At the same time, all utopian dreams express something about the dreamer. Whatever the place of modern technology in our lives, it finds expression in Project Glass and its eminently plausible vision of augmented reality. After all, that particular form of digital tech has always been the assumed apotheosis of modern gadgetry. As Andre Nusselder notes in Interface Fantasy, his 2006 work on 'cyborg ontology', our actual wish for technology is for it to supersede our bodily limitations, to escape the death drive not with self-destruction, but the birth of a new kind of techno-individual.

But that dream has in many ways already arrived. Encyclopedias accessible from smartphones inflect our conception of knowledge. GPS wayfinding changes our relationship to space. All technology--especially when we think of language as its most basic form--reshapes and reforms how we relate to that thing called reality. It's perhaps because of this that GigaOm's Kevin C. Tofel has already noted that the glasses and their unintrusive design represent "the next logical step" in our already techno-augmented lives. It's almost as if we've always known this was coming.

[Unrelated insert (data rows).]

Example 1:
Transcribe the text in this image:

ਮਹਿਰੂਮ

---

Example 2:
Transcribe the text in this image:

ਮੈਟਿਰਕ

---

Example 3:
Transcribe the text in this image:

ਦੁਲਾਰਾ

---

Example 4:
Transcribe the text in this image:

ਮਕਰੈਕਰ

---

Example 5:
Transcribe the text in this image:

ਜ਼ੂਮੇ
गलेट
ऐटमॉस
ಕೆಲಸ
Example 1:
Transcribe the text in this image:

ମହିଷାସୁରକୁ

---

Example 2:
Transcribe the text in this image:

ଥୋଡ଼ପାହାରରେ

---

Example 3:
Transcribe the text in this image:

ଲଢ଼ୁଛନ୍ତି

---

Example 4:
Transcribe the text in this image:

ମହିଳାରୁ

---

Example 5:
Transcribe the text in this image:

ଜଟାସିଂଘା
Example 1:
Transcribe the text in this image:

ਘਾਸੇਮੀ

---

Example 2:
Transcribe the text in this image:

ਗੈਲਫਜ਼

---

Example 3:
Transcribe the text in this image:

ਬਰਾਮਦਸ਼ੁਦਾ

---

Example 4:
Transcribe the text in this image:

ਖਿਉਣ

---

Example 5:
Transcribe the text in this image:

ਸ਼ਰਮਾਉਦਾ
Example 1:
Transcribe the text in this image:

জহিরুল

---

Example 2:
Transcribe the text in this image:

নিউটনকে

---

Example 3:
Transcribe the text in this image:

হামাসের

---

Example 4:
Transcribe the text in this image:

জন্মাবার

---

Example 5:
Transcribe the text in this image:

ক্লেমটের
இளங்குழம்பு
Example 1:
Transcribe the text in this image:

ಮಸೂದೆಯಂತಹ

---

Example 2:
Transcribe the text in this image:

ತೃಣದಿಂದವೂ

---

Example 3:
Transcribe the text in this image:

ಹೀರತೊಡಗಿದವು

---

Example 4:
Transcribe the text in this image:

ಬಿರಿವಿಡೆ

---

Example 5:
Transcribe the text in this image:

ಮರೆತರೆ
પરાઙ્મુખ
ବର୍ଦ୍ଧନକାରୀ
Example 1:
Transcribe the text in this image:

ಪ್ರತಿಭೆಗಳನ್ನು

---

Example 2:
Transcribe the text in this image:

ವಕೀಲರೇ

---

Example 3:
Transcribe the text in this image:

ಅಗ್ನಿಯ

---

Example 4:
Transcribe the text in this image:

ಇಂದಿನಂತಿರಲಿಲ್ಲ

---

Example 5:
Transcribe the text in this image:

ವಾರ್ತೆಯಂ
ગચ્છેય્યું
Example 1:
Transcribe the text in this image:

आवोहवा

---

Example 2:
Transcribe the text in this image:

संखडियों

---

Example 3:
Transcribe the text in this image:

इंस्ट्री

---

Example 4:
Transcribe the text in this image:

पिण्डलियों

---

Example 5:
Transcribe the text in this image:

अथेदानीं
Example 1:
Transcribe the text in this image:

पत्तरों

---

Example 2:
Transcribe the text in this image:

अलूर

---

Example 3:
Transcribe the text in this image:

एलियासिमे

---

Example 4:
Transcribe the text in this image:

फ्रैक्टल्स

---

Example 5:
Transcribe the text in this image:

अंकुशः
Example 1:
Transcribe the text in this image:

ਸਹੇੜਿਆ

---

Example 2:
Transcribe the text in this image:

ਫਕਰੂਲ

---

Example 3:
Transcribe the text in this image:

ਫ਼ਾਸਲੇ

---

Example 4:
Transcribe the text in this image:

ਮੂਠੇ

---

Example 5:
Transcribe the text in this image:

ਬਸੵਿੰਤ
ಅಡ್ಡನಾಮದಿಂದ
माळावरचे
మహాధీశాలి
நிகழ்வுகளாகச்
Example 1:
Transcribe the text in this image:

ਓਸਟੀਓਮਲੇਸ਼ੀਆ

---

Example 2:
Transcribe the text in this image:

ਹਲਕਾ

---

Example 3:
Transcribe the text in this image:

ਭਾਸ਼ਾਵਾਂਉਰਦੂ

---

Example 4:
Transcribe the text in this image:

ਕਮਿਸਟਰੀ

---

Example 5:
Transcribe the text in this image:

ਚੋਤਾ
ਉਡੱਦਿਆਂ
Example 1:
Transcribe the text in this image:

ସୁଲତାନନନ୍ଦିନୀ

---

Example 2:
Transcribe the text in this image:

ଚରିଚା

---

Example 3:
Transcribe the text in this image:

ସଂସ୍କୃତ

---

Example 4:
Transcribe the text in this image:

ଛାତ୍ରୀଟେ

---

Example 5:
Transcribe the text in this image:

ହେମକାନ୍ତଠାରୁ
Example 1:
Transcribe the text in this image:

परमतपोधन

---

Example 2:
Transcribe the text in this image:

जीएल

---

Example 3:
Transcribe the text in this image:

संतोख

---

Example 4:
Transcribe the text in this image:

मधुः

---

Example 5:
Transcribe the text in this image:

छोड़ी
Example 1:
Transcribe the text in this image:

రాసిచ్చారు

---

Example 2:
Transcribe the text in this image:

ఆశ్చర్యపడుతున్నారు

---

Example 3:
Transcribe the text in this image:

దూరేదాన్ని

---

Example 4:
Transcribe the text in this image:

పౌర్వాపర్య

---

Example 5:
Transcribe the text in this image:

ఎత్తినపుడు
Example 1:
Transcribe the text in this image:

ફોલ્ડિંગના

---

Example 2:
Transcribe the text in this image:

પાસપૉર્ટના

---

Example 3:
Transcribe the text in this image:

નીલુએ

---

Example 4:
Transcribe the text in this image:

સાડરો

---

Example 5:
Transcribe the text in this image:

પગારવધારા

Arguably, we have known these glasses were on their way. Without slipping too far into undergrad philosophy, there is no such thing as an "un-augmented reality". When we walk down a street, what is 'out there' is already constructed by us and for us. How we respond to the design of a car, the layout of a building, or fellow pedestrians is already overloaded with interpretation, weighted down and moulded by things much bigger than us. Augmented reality isn't so much the only layer atop our world as it is one of many fashioned by history, ideology and personal experience.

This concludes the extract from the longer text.